Task prompt:
Transcribe exactly the first line of the listing below and each line that follows it, ending with the line that contains "ях. Не пропустите эту уникальную", and omit the remainder.

Input material:

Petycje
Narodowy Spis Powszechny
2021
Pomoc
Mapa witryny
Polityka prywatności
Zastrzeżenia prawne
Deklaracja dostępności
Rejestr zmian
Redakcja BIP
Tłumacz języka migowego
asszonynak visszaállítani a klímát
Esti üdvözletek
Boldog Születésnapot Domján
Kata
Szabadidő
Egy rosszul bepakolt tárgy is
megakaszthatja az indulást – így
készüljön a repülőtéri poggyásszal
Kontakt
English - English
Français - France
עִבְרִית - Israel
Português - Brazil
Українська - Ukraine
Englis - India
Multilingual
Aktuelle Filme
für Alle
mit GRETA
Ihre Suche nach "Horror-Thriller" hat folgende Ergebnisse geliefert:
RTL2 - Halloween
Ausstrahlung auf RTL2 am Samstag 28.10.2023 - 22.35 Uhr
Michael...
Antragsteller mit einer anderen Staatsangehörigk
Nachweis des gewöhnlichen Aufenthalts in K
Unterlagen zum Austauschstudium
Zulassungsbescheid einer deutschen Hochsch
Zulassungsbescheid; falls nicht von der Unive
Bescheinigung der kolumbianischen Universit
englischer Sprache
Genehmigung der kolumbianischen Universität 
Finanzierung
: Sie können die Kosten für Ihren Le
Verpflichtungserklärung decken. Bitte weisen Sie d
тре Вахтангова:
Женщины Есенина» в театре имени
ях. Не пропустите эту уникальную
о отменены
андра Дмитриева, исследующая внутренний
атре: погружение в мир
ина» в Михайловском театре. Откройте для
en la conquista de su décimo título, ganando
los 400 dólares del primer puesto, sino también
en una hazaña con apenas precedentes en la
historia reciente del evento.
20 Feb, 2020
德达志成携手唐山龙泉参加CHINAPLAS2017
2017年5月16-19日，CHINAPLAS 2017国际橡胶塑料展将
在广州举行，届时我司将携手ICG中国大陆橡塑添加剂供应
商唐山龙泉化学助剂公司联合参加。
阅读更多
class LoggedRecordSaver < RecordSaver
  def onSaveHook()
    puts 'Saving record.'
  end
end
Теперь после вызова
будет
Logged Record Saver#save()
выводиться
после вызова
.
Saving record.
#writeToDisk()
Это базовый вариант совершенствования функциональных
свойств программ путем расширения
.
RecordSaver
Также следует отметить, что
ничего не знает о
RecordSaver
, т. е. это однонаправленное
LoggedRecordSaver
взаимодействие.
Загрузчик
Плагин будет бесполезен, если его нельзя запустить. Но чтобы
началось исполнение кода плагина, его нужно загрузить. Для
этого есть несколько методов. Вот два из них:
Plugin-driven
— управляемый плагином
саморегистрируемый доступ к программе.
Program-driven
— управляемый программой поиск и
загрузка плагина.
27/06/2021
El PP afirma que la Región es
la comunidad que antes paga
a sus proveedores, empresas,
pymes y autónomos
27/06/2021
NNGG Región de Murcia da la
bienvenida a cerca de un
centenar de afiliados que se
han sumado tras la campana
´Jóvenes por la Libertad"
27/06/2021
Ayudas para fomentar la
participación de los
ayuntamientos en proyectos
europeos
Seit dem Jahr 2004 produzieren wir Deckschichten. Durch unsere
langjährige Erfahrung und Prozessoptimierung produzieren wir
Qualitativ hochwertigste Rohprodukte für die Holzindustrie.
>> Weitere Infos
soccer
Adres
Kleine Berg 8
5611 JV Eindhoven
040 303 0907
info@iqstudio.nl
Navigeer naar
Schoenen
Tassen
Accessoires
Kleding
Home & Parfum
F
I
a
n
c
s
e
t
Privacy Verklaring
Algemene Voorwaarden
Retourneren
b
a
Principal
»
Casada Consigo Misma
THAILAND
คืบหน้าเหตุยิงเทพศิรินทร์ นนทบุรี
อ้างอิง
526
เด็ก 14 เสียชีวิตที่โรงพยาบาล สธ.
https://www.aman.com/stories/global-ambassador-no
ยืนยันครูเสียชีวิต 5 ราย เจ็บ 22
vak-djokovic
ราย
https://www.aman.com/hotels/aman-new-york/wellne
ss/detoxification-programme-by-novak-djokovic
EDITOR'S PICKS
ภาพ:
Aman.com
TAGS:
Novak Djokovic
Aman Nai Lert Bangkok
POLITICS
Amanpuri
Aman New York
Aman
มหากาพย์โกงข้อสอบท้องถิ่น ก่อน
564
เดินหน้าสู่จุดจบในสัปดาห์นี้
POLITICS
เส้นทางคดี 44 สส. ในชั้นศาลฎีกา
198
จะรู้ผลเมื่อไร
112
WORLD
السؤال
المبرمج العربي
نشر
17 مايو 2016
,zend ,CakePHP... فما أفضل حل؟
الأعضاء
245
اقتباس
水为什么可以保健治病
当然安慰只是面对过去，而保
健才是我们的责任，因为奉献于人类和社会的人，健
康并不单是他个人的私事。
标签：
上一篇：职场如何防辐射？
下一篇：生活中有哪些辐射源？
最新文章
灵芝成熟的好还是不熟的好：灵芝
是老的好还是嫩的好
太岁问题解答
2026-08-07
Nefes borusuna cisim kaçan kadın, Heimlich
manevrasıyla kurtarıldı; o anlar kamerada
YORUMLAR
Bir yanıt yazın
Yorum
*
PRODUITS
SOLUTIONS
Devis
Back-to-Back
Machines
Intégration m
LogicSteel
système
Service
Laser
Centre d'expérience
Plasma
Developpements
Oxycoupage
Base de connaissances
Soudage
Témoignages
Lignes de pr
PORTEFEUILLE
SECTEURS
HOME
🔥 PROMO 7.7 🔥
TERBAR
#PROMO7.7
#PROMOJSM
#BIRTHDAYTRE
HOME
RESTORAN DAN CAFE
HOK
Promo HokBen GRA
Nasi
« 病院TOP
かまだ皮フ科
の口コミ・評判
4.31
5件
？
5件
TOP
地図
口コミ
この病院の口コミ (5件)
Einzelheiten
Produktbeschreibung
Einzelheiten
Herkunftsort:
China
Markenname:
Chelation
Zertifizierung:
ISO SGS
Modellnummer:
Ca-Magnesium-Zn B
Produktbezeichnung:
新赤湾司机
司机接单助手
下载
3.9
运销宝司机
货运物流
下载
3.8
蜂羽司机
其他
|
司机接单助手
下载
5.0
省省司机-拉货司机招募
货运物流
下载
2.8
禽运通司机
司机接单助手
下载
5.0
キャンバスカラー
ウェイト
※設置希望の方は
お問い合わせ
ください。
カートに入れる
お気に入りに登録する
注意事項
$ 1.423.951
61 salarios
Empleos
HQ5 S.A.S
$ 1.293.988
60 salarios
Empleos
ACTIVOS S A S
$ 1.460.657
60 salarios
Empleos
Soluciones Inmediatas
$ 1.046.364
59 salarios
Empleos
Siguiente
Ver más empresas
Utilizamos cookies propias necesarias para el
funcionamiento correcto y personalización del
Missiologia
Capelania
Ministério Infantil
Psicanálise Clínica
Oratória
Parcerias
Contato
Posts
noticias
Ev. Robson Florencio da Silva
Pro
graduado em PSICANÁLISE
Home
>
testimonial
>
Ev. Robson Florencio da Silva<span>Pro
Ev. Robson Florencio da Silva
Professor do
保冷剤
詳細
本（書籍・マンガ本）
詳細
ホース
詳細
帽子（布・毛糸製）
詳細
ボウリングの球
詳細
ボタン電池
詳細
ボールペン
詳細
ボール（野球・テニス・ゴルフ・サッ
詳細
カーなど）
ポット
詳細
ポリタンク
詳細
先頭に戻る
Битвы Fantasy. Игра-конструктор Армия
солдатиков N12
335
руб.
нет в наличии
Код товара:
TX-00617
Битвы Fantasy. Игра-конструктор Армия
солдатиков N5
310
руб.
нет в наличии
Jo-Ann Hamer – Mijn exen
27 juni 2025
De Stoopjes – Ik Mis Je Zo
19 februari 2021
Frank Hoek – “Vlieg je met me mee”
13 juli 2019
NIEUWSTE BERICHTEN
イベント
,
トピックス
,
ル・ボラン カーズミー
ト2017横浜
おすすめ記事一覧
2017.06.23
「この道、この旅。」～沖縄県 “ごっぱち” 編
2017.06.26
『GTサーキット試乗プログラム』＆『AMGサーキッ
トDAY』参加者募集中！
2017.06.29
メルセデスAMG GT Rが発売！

Written answer:
Petycje
Narodowy Spis Powszechny
2021
Pomoc
Mapa witryny
Polityka prywatności
Zastrzeżenia prawne
Deklaracja dostępności
Rejestr zmian
Redakcja BIP
Tłumacz języka migowego
asszonynak visszaállítani a klímát
Esti üdvözletek
Boldog Születésnapot Domján
Kata
Szabadidő
Egy rosszul bepakolt tárgy is
megakaszthatja az indulást – így
készüljön a repülőtéri poggyásszal
Kontakt
English - English
Français - France
עִבְרִית - Israel
Português - Brazil
Українська - Ukraine
Englis - India
Multilingual
Aktuelle Filme
für Alle
mit GRETA
Ihre Suche nach "Horror-Thriller" hat folgende Ergebnisse geliefert:
RTL2 - Halloween
Ausstrahlung auf RTL2 am Samstag 28.10.2023 - 22.35 Uhr
Michael...
Antragsteller mit einer anderen Staatsangehörigk
Nachweis des gewöhnlichen Aufenthalts in K
Unterlagen zum Austauschstudium
Zulassungsbescheid einer deutschen Hochsch
Zulassungsbescheid; falls nicht von der Unive
Bescheinigung der kolumbianischen Universit
englischer Sprache
Genehmigung der kolumbianischen Universität 
Finanzierung
: Sie können die Kosten für Ihren Le
Verpflichtungserklärung decken. Bitte weisen Sie d
тре Вахтангова:
Женщины Есенина» в театре имени
ях. Не пропустите эту уникальную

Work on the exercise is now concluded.